++++ Input data

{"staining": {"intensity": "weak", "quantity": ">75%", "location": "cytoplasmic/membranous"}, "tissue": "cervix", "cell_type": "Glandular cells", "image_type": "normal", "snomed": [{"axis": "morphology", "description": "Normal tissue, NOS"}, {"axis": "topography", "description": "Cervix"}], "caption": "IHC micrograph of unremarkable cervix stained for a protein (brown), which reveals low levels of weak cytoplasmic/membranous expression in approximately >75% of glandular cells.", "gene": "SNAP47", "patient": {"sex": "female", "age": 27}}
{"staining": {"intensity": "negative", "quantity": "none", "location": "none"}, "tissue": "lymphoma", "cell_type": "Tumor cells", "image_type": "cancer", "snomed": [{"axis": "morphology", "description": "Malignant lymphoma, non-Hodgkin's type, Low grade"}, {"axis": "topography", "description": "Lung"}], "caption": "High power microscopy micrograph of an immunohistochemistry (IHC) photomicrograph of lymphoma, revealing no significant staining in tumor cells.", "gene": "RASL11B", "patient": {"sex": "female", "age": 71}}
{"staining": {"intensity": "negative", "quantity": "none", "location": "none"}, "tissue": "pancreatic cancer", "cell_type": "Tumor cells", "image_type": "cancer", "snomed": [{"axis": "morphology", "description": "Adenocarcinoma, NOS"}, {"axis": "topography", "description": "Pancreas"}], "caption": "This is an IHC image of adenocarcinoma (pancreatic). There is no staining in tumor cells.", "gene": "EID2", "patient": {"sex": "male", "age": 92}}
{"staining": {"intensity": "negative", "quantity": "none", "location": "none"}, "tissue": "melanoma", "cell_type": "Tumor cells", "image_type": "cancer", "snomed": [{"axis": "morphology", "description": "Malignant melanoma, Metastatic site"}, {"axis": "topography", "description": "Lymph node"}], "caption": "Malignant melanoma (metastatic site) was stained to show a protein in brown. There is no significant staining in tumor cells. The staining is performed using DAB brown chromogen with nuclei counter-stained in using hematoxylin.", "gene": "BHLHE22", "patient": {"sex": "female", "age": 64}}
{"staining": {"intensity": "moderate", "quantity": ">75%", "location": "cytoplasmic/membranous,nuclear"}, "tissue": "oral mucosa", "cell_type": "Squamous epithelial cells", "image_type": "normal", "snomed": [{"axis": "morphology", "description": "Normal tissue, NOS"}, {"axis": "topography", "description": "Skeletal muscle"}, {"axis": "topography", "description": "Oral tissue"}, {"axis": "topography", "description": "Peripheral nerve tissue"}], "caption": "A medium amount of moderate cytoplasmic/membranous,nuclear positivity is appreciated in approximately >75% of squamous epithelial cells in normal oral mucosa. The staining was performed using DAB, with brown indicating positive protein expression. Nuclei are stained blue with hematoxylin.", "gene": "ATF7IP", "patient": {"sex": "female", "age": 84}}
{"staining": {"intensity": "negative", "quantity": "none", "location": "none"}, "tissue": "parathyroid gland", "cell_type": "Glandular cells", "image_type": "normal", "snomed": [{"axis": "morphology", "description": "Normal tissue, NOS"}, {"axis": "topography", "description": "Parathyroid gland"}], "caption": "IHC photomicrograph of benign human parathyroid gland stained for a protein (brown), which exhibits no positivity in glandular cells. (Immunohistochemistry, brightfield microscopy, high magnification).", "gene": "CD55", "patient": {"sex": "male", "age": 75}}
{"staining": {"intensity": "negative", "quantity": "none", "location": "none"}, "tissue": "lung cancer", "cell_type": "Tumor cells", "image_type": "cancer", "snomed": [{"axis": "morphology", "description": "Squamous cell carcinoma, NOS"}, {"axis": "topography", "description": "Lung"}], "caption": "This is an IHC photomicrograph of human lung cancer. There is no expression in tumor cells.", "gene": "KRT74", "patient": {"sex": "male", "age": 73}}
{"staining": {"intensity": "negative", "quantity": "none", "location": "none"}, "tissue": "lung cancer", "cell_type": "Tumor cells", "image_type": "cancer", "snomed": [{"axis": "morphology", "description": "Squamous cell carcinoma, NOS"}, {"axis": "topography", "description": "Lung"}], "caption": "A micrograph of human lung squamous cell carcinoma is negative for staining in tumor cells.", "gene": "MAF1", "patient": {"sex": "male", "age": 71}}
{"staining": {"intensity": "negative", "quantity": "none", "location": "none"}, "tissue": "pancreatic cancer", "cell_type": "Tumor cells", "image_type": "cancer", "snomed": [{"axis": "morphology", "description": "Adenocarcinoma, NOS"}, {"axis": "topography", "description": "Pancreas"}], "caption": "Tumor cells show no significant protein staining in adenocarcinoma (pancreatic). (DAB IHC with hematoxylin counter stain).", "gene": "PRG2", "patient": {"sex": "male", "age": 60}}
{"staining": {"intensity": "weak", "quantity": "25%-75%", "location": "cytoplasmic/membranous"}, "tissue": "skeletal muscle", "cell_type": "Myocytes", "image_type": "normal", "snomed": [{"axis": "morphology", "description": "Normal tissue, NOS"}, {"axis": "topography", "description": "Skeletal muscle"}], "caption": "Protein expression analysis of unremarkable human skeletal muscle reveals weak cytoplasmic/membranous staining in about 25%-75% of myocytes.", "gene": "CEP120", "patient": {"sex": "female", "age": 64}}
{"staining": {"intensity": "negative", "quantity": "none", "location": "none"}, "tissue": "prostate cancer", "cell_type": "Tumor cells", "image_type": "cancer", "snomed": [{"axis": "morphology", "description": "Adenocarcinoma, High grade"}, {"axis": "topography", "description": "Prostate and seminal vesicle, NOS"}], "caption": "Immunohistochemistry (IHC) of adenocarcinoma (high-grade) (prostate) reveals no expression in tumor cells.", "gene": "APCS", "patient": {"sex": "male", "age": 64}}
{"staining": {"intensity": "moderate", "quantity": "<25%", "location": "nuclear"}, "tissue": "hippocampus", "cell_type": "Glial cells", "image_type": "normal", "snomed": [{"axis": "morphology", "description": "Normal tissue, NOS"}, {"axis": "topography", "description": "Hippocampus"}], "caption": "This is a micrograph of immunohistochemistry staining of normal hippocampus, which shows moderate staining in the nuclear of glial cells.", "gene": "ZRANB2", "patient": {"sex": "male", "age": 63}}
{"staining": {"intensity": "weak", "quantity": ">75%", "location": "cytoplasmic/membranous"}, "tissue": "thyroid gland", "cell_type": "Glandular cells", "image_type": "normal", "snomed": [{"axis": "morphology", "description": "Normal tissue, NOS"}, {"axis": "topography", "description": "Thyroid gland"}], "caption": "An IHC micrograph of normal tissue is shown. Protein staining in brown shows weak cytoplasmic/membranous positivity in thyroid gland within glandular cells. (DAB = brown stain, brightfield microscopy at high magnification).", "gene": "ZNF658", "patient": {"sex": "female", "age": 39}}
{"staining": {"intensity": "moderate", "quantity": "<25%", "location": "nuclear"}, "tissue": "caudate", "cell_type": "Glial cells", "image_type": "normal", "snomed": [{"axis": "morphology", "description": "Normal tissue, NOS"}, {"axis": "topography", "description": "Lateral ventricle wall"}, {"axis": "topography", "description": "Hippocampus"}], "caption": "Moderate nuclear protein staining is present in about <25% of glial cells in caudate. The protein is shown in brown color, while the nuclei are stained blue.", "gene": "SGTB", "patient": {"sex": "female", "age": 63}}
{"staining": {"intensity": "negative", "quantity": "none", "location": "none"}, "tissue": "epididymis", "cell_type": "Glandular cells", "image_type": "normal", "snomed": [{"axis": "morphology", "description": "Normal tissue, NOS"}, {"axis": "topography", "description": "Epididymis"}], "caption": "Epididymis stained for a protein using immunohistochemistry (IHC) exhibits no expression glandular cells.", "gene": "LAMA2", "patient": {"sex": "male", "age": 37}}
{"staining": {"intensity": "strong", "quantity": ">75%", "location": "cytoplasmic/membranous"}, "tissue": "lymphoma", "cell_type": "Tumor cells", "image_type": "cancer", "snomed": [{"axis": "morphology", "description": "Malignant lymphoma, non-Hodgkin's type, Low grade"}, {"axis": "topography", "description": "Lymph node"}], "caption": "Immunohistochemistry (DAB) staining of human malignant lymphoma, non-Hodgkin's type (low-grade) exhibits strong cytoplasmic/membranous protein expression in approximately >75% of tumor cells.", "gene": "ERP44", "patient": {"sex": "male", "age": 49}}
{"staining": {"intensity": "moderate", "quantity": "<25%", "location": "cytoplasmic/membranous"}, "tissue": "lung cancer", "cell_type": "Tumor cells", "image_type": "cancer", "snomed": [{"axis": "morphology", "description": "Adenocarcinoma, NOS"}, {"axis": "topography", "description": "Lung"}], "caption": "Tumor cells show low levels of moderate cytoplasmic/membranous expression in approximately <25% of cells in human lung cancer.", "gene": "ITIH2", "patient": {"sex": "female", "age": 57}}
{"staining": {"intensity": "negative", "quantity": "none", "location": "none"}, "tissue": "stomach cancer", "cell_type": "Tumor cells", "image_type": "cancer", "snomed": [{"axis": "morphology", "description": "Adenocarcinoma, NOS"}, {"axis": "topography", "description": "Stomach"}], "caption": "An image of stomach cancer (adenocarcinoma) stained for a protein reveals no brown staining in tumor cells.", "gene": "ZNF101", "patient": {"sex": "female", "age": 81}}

++++++++

*Task statement*
From the first line of the listing above to the line that contains "an IHC image", inclusive, restate every line word for word. Nothing else belongs in the answer.

*Your response*
{"staining": {"intensity": "weak", "quantity": ">75%", "location": "cytoplasmic/membranous"}, "tissue": "cervix", "cell_type": "Glandular cells", "image_type": "normal", "snomed": [{"axis": "morphology", "description": "Normal tissue, NOS"}, {"axis": "topography", "description": "Cervix"}], "caption": "IHC micrograph of unremarkable cervix stained for a protein (brown), which reveals low levels of weak cytoplasmic/membranous expression in approximately >75% of glandular cells.", "gene": "SNAP47", "patient": {"sex": "female", "age": 27}}
{"staining": {"intensity": "negative", "quantity": "none", "location": "none"}, "tissue": "lymphoma", "cell_type": "Tumor cells", "image_type": "cancer", "snomed": [{"axis": "morphology", "description": "Malignant lymphoma, non-Hodgkin's type, Low grade"}, {"axis": "topography", "description": "Lung"}], "caption": "High power microscopy micrograph of an immunohistochemistry (IHC) photomicrograph of lymphoma, revealing no significant staining in tumor cells.", "gene": "RASL11B", "patient": {"sex": "female", "age": 71}}
{"staining": {"intensity": "negative", "quantity": "none", "location": "none"}, "tissue": "pancreatic cancer", "cell_type": "Tumor cells", "image_type": "cancer", "snomed": [{"axis": "morphology", "description": "Adenocarcinoma, NOS"}, {"axis": "topography", "description": "Pancreas"}], "caption": "This is an IHC image of adenocarcinoma (pancreatic). There is no staining in tumor cells.", "gene": "EID2", "patient": {"sex": "male", "age": 92}}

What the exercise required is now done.